Mansion House was originally built between in the mid 18th century, in the then fashionable Palladian style by the City of London surveyor and architect George Dance the Elder. The original site had formerly been occupied by St Mary Woolchurch Haw, which was destroyed during the Great Fire of London. The construction was incited by a wish to erode the inconvenient practice of lodging the Lord Mayor in one of the City Halls. George Dance won a design competition over solicited designs from James Gibbs and Giacomo Leoni, and uninvited submissions by Batty Langley and Isaac Ware. At the time this bestowed accolade became the making of George Dance as a renowned architect within London Society.
Mansion House was designed as a three storey structure perched over a rusticated basement. The entrance facade features a portico with six Corinthian columns. The original building had two prominent and very unusual attic structures; between the periods of 1794 and 1843 these additions were removed. The building is situated on a confined site, and in the opinion of Sir John Summerson Mansion House gives an impression of uneasily constricted bulk.
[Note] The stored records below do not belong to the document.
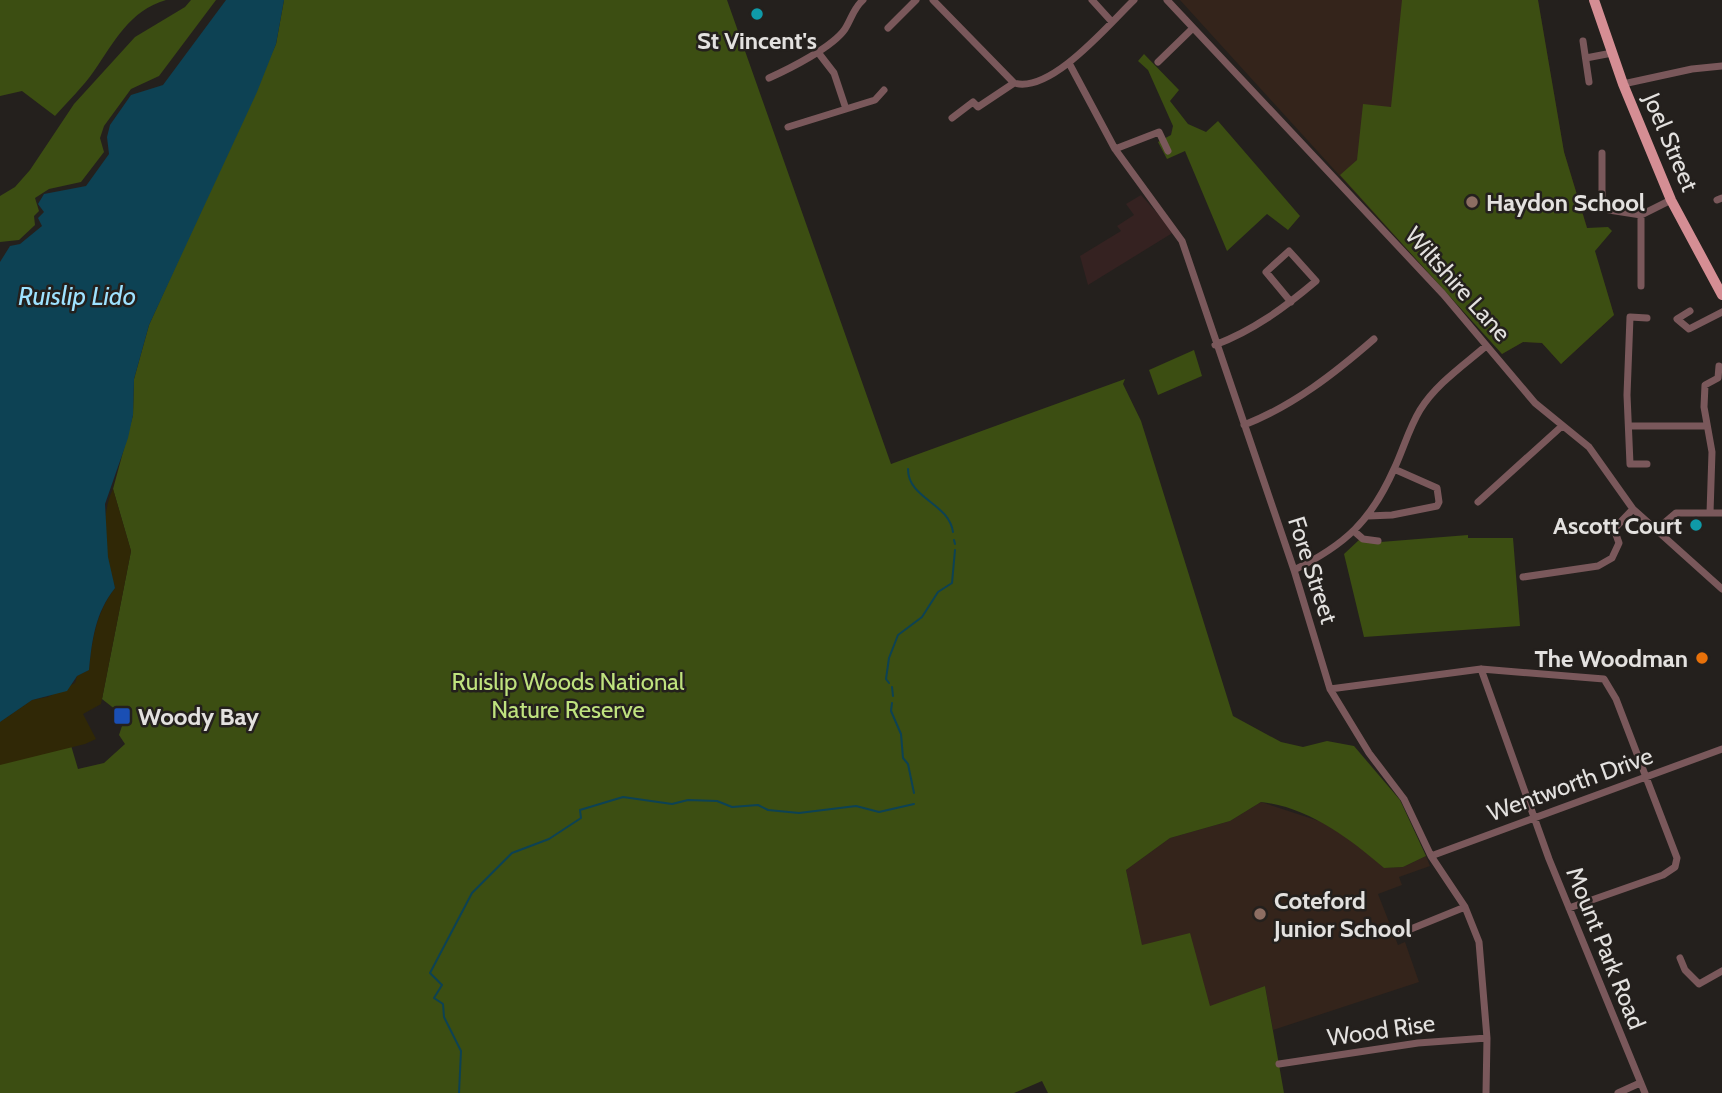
<svg xmlns="http://www.w3.org/2000/svg" width="1722" height="1093" font-family="Cabin,sans-serif">
	<style>
		.industrial { fill: #352221 }
		.education { fill: #34241b }
		.green { fill: #3c4e12 }
		.sand { fill: #302806 }
		.water { fill: #0d4254 }
		.lines { fill: none; stroke-linecap: round; stroke-linejoin: round }
		.stream { stroke: #0d4254; stroke-width: 2 }
		.minor { stroke: #7a585b; stroke-width: 7 }
		.major { stroke: #d58e94; stroke-width: 10 }
		.culture-dot { fill: #0f9aa8; stroke: #24201d; stroke-width: 2.5 }
		.education-dot { fill: #8d6e63; stroke: #24201d; stroke-width: 2.5 }
		.food-dot { fill: #e8710a; stroke: #24201d; stroke-width: 2.5 }
		.transit-dot { fill: #1a4fb4; stroke: #24201d; stroke-width: 2.5 }
		.labels { text-anchor: middle; dominant-baseline: central; stroke-width: 5; stroke-linejoin: round; paint-order: stroke }
		.poi-label { font-size: 24px; font-weight: bold; fill: #e3e1df; stroke: #24201d; text-anchor: start }
		.street-label { font-size: 24px; fill: #e3e1df; stroke: #24201d }
		.park-label { font-size: 24px; fill: #bfe27e; stroke: #24201d }
		.water-label { font-size: 26px; font-style: italic; fill: #9ee2ff; stroke: #24201d }
	</style>
	<rect width="100%" height="100%" fill="#24201d"/>
	<path class="industrial" d="M1141,195L1174,232L1088,285L1080,256L1121,231L1117,226L1134,215L1126,204Z"/>
	<path class="education" d="M1180,0H1538L1564,152L1614,315L1561,364L1542,343L1523,342L1502,354Z
		M1261,802L1322,822L1356,843L1384,868L1403,867L1426,856L1430,866L1399,877L1402,885L1378,894L1398,945L1405,942L1419,982L1273,1030L1265,986L1210,1007L1142,945L1126,870L1170,838L1230,821Z"/>
	<path class="green" d="M0,0H166C129,11 115,41 94,71C83,87 68,101 55,116L22,91L0,96Z
		M191,0H216L159,76L131,89L104,126L100,138L104,152L81,182L49,189L35,198L39,211L34,216L35,225L19,240L0,242V196L15,187L30,170L74,104L135,37L185,7Z
		M284,0H727L891,464L1125,379L1123,384L1141,421L1233,716L1281,742L1303,747L1327,741L1354,746L1400,800L1426,856L1403,867L1384,868C1349,838 1308,807 1261,802L1230,821L1170,838L1126,870L1142,945L1190,933L1210,1006L1265,986L1284,1093H1048L1042,1081L1014,1093H0V745L70,742L78,769L104,763L125,744L119,735L125,717L102,699L131,551L113,489L133,415L134,379L149,325L276,44Z
		M1402,0H1538L1564,152L1587,228L1608,227L1612,231L1595,251L1614,315L1561,364L1542,343L1523,342L1502,354L1340,175L1357,160L1363,104L1391,107Z
		M1144,54L1179,90L1170,101L1188,124L1206,132L1218,121L1300,216L1288,230L1267,214L1227,251L1185,151L1167,159L1158,142L1171,135L1173,126L1148,70L1138,61Z
		M1194,350L1202,376L1158,395L1149,370Z
		M1468,535V538H1513L1520,626L1364,637L1344,554L1359,540L1368,543Z"/>
	<path class="sand" d="M113,489L131,551L101,704L83,714L96,739L85,744L0,765V722L32,700L48,697L75,683L77,676L89,670C92,640 96,613 115,588C106,558 99,517 113,489Z"/>
	<path class="water" d="M226,0H284L276,44L257,92L149,325L134,379L133,415L128,438L105,504L108,557L115,588C95,613 92,640 89,670L77,676L67,691L32,700L0,722V262L10,246L20,244L42,226L38,218L44,212L38,204L44,194L86,186L109,154L107,137L110,125L131,95L163,85Z"/>
	<g class="lines">
		<path class="stream" d="M908,469C908,499 949,503 953,532
			M954,540L955,544
			M889,683L886,679L889,658L898,635L922,617L938,592L952,583L955,550
			M892,687L893,696
			M892,703L891,711L901,734L903,758L908,764L914,793
			M459,1093L461,1051L444,1017L443,1004L434,998L442,985L430,973L472,893L512,853L549,839L581,818L580,810L623,797L672,804L688,800L717,801L732,807L758,805L768,810L799,813L856,806L879,812L914,804"/>
		<path class="minor" d="M933,0L1014,83C1051,94 1109,24 1134,0
			M1092,0L1112,22
			M1167,0L1443,294L1535,403L1589,447L1633,509L1722,589
			M888,28L916,0
			M1583,41L1589,82
			M817,51L834,73L846,109
			M1586,58L1612,53
			M1158,62L1193,28
			M1069,63L1115,149L1182,241L1294,570L1330,689L1369,753L1404,799L1431,856L1465,907L1479,942L1487,1038L1486,1093
			M769,78C789,69 833,47 845,29C852,18 853,9 863,0
			M1623,84L1692,69L1722,66
			M952,118L973,102L978,107L1014,83
			M788,127L875,100L884,90
			M1115,149L1159,132L1168,151
			M1602,153V197L1609,210L1641,215L1671,200
			M1717,200L1722,198
			M1641,215V286
			M1690,311L1677,319L1689,329L1722,312
			M1215,345C1254,330 1284,308 1316,281L1289,251L1266,272L1291,302
			M1244,425C1293,406 1335,373 1374,339
			M1630,426H1707
			M1647,464H1630L1627,395L1630,317L1647,318
			M1478,502L1562,426
			M1710,513L1712,452L1704,407L1705,385L1718,378L1719,366
			M1368,516L1392,515L1437,506L1439,502L1437,488L1394,469
			M1656,530L1676,513H1722
			M1355,532L1363,539L1378,541
			M1294,570C1345,545 1371,521 1394,469C1403,450 1409,428 1420,410C1436,384 1464,365 1486,346
			M1523,577L1598,566L1612,558L1619,543L1614,529L1633,509
			M1481,669L1549,859L1645,1093
			M1330,689L1481,669L1604,679L1616,699L1677,858L1675,867L1663,875L1569,908
			M1431,856L1722,749
			M1401,933L1465,907
			M1680,958L1685,970L1699,984L1722,971
			M1279,1064L1418,1043L1487,1038
			M1618,1093L1640,1083"/>
		<path class="major" d="M1594,0L1623,84L1671,200L1722,295"/>
	</g>
	<g class="culture-dot">
		<circle cx="757" cy="14" r="7"/>
		<circle cx="1696" cy="525" r="7"/>
	</g>
	<g class="education-dot">
		<circle cx="1472" cy="202" r="7"/>
		<circle cx="1260" cy="914" r="7"/>
	</g>
	<circle class="food-dot" cx="1702" cy="658" r="7"/>
	<rect class="transit-dot" x="113" y="707" width="18" height="18" rx="3.5"/>
	<g class="labels">
		<g class="poi-label">
			<text x="757" y="40" text-anchor="middle">St Vincent's</text>
			<text x="1486" y="202">Haydon School</text>
			<text x="1682" y="525" text-anchor="end">Ascott Court</text>
			<text x="1688" y="658" text-anchor="end">The Woodman</text>
			<text x="138" y="716">Woody Bay</text>
			<text x="1274" y="900">Coteford<tspan x="1274" dy="28">Junior School</tspan></text>
		</g>
		<g class="street-label">
			<text transform="translate(1671 142) rotate(67)">Joel Street</text>
			<text transform="translate(1458 284) rotate(48)">Wiltshire Lane</text>
			<text transform="translate(1313 570) rotate(72)">Fore Street</text>
			<text transform="translate(1570 784) rotate(-20)">Wentworth Drive</text>
			<text transform="translate(1606 948) rotate(68)">Mount Park Road</text>
			<text transform="translate(1381 1030) rotate(-8)">Wood Rise</text>
		</g>
		<g class="park-label">
			<text x="568" y="681">Ruislip Woods National<tspan x="568" dy="28">Nature Reserve</tspan></text>
		</g>
		<g class="water-label">
			<text x="77" y="296">Ruislip Lido</text>
		</g>
	</g>
</svg>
On the whole, the building is a striking reminder that good taste was not a universal attribute in the eighteenth century. The main reception room consisted of a columned hall called the Egyptian Hall, named due to the arrangement of the columns selected by Dance which were deemed to be Egyptian styled by Palladio, rather than it employed Egyptian motifs as an addition. British architecture's docile flirtation with Egyptian motifs lay several decades in the future.
The residence is unique due to having its own court of law, since the Lord Mayor is the chief magistrate of the City while in office. There are eleven holding cells situated on the site, ten for male occupancy and one which carries the nicknamed, the birdcage, for female occupants. A famous prisoner here was the early 20th century suffragette women's rights campaigner Emmeline Pankhurst.
Mansion House plays host to The Harold Samuel Collection of Dutch and Flemish Seventeenth Century Paintings. It consists of 84 works of art and includes some outstanding works by artists such as Hendrick Avercamp, Gerard Ter Borch, Pieter Claesz, Aelbert Cuyp, Frans Hals, Pieter de Hooch, Jacob van Ruisdael, Jan Steen, David Teniers the Younger and Willem van de Velde, but to mention a few.